# Input
══════

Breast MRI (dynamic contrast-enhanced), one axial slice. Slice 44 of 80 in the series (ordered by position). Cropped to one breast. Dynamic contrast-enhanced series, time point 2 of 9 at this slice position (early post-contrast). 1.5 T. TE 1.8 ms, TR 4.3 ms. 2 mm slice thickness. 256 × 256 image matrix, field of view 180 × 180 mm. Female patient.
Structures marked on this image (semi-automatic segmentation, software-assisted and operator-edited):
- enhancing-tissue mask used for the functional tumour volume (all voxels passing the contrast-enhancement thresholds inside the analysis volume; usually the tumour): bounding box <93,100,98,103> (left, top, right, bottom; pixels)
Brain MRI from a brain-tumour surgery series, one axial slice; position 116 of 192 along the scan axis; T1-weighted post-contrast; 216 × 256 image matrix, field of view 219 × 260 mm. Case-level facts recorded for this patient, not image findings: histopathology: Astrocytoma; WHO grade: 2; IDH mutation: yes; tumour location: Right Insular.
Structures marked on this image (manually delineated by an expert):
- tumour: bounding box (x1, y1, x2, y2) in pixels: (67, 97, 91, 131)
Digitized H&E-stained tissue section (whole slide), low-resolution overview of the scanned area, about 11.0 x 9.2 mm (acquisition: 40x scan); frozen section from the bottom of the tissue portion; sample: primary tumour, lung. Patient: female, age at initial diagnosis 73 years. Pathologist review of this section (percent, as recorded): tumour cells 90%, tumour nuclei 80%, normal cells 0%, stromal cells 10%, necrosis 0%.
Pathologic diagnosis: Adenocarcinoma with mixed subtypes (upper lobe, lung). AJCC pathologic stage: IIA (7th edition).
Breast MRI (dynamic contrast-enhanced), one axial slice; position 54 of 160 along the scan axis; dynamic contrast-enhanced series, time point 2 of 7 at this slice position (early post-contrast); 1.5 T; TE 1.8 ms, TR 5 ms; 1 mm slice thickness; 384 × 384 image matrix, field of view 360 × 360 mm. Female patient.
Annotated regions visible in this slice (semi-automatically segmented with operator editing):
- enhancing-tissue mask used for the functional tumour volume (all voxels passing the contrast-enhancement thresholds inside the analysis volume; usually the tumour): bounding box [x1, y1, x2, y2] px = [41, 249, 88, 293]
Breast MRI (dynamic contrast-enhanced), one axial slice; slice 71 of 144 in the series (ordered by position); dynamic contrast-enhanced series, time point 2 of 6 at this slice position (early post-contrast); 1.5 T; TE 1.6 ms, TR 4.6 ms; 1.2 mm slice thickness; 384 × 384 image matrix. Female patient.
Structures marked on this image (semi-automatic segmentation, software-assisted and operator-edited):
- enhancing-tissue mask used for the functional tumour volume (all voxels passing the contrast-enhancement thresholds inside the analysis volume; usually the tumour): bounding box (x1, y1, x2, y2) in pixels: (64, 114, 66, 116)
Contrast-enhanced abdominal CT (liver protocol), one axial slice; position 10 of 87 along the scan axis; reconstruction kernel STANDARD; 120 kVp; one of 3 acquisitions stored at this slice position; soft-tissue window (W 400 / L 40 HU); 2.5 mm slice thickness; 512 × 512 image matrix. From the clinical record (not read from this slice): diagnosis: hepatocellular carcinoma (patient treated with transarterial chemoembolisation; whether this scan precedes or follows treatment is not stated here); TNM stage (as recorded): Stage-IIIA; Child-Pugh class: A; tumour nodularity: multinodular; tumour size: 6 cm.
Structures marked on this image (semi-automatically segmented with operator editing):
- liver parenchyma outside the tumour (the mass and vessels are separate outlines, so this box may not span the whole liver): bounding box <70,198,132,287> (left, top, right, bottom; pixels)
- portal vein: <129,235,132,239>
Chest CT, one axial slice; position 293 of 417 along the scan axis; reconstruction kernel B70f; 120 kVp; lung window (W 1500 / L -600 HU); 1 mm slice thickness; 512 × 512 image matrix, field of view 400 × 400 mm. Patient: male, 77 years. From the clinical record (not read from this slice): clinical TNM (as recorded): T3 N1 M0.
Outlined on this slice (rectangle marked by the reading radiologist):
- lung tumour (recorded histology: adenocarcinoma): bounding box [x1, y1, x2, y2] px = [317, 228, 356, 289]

══════

# Work task
Your answer should be the lines above, from the line containing "Structures marked on this image (manually" up to and including the line containing "Annotated regions visible", reproduced exactly and with nothing else.

# Output below
Structures marked on this image (manually delineated by an expert):
- tumour: bounding box (x1, y1, x2, y2) in pixels: (67, 97, 91, 131)
Digitized H&E-stained tissue section (whole slide), low-resolution overview of the scanned area, about 11.0 x 9.2 mm (acquisition: 40x scan); frozen section from the bottom of the tissue portion; sample: primary tumour, lung. Patient: female, age at initial diagnosis 73 years. Pathologist review of this section (percent, as recorded): tumour cells 90%, tumour nuclei 80%, normal cells 0%, stromal cells 10%, necrosis 0%.
Pathologic diagnosis: Adenocarcinoma with mixed subtypes (upper lobe, lung). AJCC pathologic stage: IIA (7th edition).
Breast MRI (dynamic contrast-enhanced), one axial slice; position 54 of 160 along the scan axis; dynamic contrast-enhanced series, time point 2 of 7 at this slice position (early post-contrast); 1.5 T; TE 1.8 ms, TR 5 ms; 1 mm slice thickness; 384 × 384 image matrix, field of view 360 × 360 mm. Female patient.
Annotated regions visible in this slice (semi-automatically segmented with operator editing):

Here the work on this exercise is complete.